3. Voor de toepassing van het tweede lid wordt tot de zorg die dieren redelijkerwijs behoeven in elk geval gerekend dat dieren zijn gevrijwaard van:
[…]
b. fysiek en fysiologisch ongerief;
[…]
d. angst en chronische stress;
e. beperking van hun natuurlijk gedrag;
voor zover zulks redelijkerwijs kan worden verlangd.
Artikel 2.1. Dierenmishandeling
1. Het is verboden om zonder redelijk doel of met overschrijding van hetgeen ter bereiking van zodanig doel toelaatbaar is, bij een dier pijn of letsel te veroorzaken dan wel de gezondheid of het welzijn van het dier te benadelen.
[…]
3. Bij algemene maatregel van bestuur kunnen voorts gedragingen worden aangewezen die in ieder geval worden gerekend tot de verboden gedragingen, bedoeld in het eerste lid.
[…]
7. Het bij en krachtens het eerste tot en met het zesde lid bepaalde is tevens van toepassing ten aanzien van andere dan gehouden dieren.
Besluit houders van dieren
Artikel 1.6. Houden van dieren
1. De bewegingsvrijheid van een dier wordt niet op zodanige wijze beperkt dat het dier daardoor onnodig lijden of letsel wordt toegebracht.

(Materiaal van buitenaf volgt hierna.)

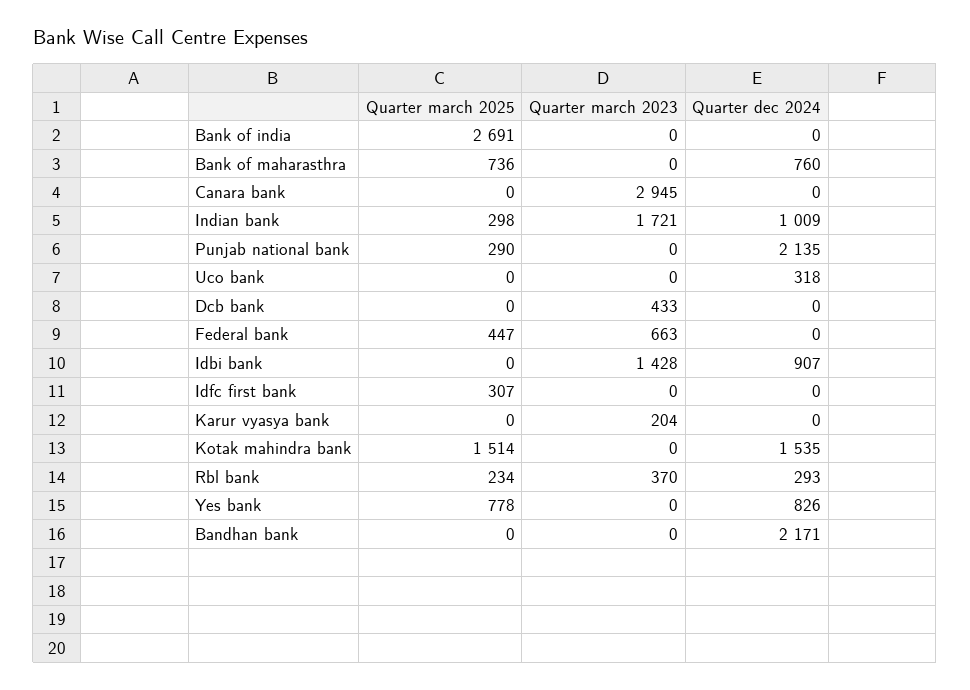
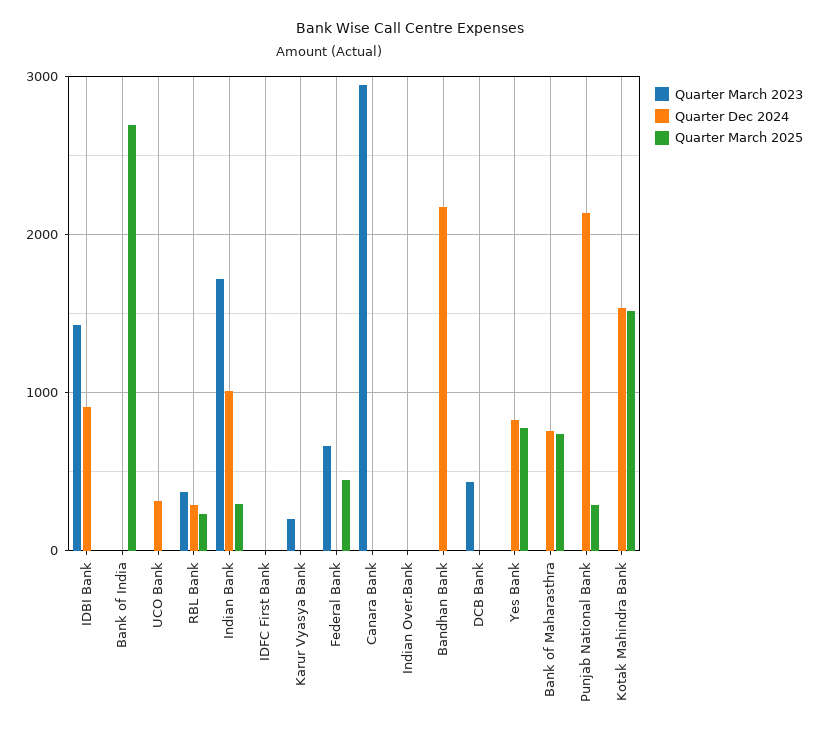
  {
    "Quarter march 2025": {
      "Bank of india": 2691,
      "Bank of maharasthra": 736,
      "Canara bank": 0,
      "Indian bank": 298,
      "Punjab national bank": 290,
      "Uco bank": 0,
      "Dcb bank": 0,
      "Federal bank": 447,
      "Idbi bank": 0,
-     "Idfc first bank": 307,
+     "Idfc first bank": 0,
      "Karur vyasya bank": 0,
      "Kotak mahindra bank": 1514,
      "Rbl bank": 234,
      "Yes bank": 778,
-     "Bandhan bank": 0
+     "Bandhan bank": 0,
+     "Indian Over.Bank": 0
    },
    "Quarter march 2023": {
      "Bank of india": 0,
      "Bank of maharasthra": 0,
      "Canara bank": 2945,
      "Indian bank": 1721,
      "Punjab national bank": 0,
      "Uco bank": 0,
      "Dcb bank": 433,
      "Federal bank": 663,
      "Idbi bank": 1428,
      "Idfc first bank": 0,
      "Karur vyasya bank": 204,
      "Kotak mahindra bank": 0,
      "Rbl bank": 370,
      "Yes bank": 0,
-     "Bandhan bank": 0
+     "Bandhan bank": 0,
+     "Indian Over.Bank": 0
    },
    "Quarter dec 2024": {
      "Bank of india": 0,
      "Bank of maharasthra": 760,
      "Canara bank": 0,
      "Indian bank": 1009,
      "Punjab national bank": 2135,
      "Uco bank": 318,
      "Dcb bank": 0,
      "Federal bank": 0,
      "Idbi bank": 907,
      "Idfc first bank": 0,
      "Karur vyasya bank": 0,
      "Kotak mahindra bank": 1535,
      "Rbl bank": 293,
      "Yes bank": 826,
-     "Bandhan bank": 2171
+     "Bandhan bank": 2171,
+     "Indian Over.Bank": 0
    }
  }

2. Een dier wordt voldoende ruimte gelaten voor zijn fysiologische en ethologische behoeften.
3. Een dier wordt, indien het niet in een gebouw wordt gehouden, bescherming geboden tegen slechte weersomstandigheden, gezondheidsrisico’s en zo nodig roofdieren.

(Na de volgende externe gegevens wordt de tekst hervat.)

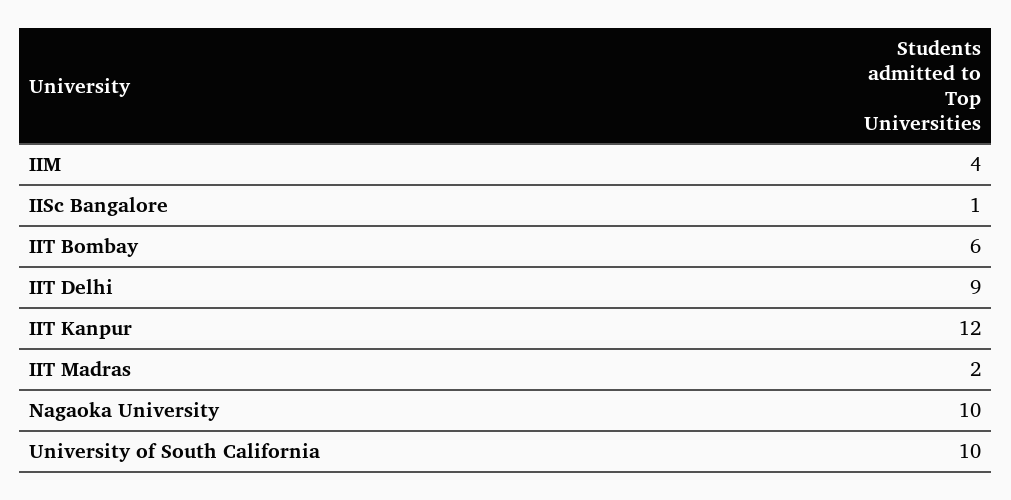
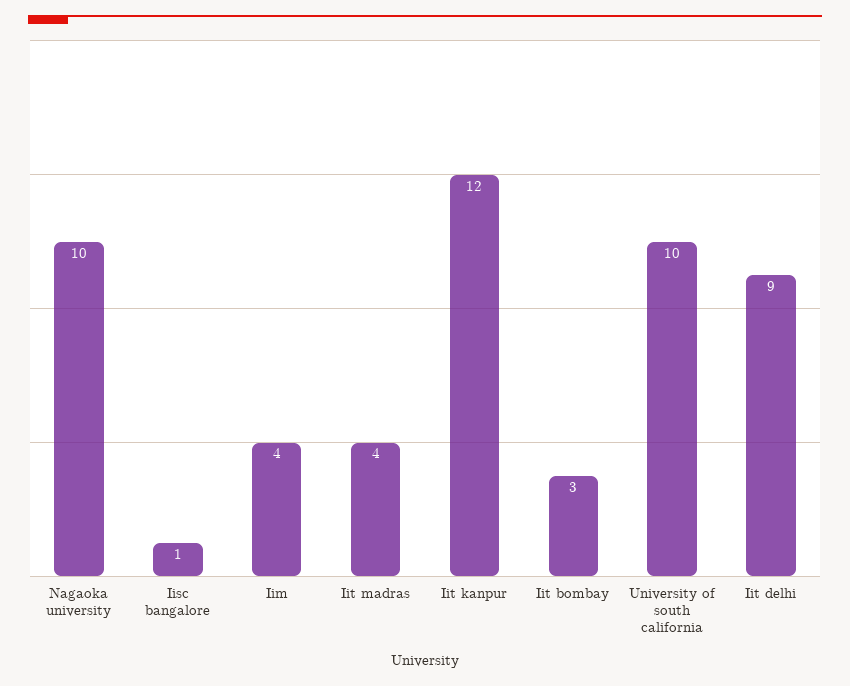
  {
    "IIM": 4,
    "IISc Bangalore": 1,
-   "IIT Bombay": 6,
+   "IIT Bombay": 3,
    "IIT Delhi": 9,
    "IIT Kanpur": 12,
-   "IIT Madras": 2,
+   "IIT Madras": 4,
    "Nagaoka University": 10,
    "University of South California": 10
  }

4. De houder van een dier dat in een gebouw of kooi wordt gehouden, draagt er zorg voor dat het dier daaruit niet kan ontsnappen.

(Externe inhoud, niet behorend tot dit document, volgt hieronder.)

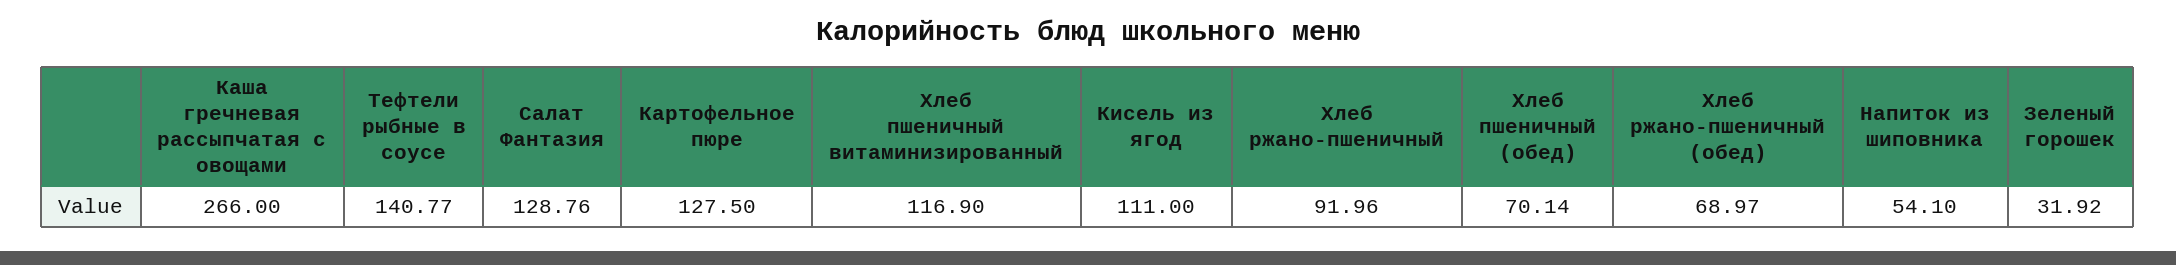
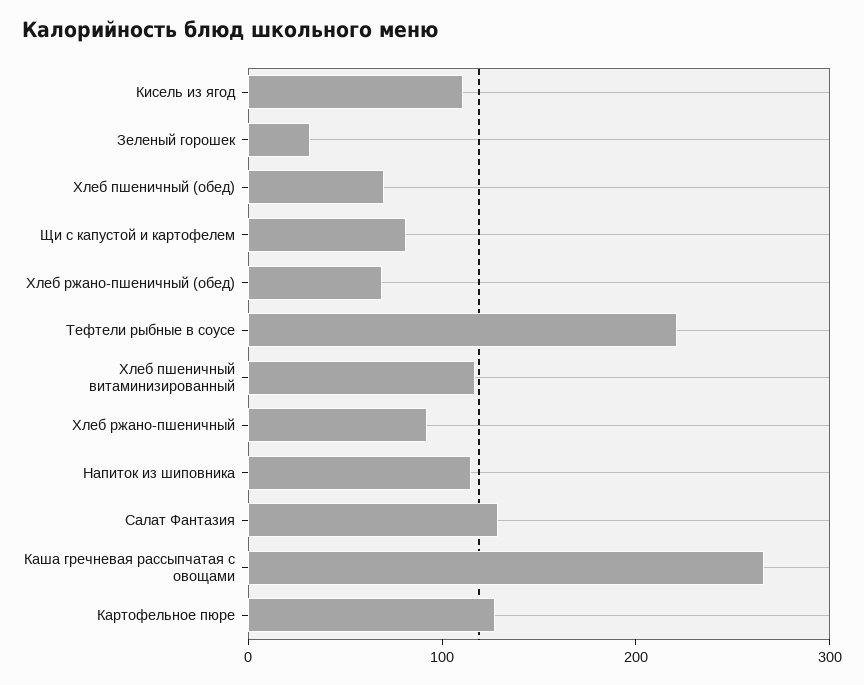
  {
    "Каша гречневая рассыпчатая с овощами": 266,
-   "Тефтели рыбные в соусе": 140.77,
+   "Тефтели рыбные в соусе": 220,
    "Салат Фантазия": 128.76,
    "Картофельное пюре": 127.5,
    "Хлеб пшеничный витаминизированный": 116.9,
    "Кисель из ягод": 111,
    "Хлеб ржано-пшеничный": 91.96,
    "Хлеб пшеничный (обед)": 70.14,
    "Хлеб ржано-пшеничный (обед)": 68.97,
-   "Напиток из шиповника": 54.1,
+   "Напиток из шиповника": 120,
-   "Зеленый горошек": 31.92
+   "Зеленый горошек": 31.92,
+   "Щи с капустой и картофелем": 80
  }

Artikel 1.7. Verzorgen van dieren
Degene die een dier houdt, draagt er zorg voor dat een dier:
a. wordt verzorgd door een persoon die beschikt over de voor die verzorging nodige kennis en vaardigheden;
b. slechts onder de hoede wordt gesteld van een persoon die kennelijk tot de verzorging in staat is;
c. dat ziek of gewond lijkt onmiddellijk op passende wijze wordt verzorgd;
d. een toereikende behuizing heeft onder voldoende hygiënische omstandigheden;
e. een voor dat dier toereikende hoeveelheid gezond en voor de soort en de leeftijd geschikt voer krijgt toegediend op een wijze die past bij het ontwikkelingsstadium van het dier;
f. toegang heeft tot een toereikende hoeveelheid water van passende kwaliteit of op een andere wijze aan zijn behoefte aan water kan voldoen;
g. voldoende verse lucht of zuurstof krijgt.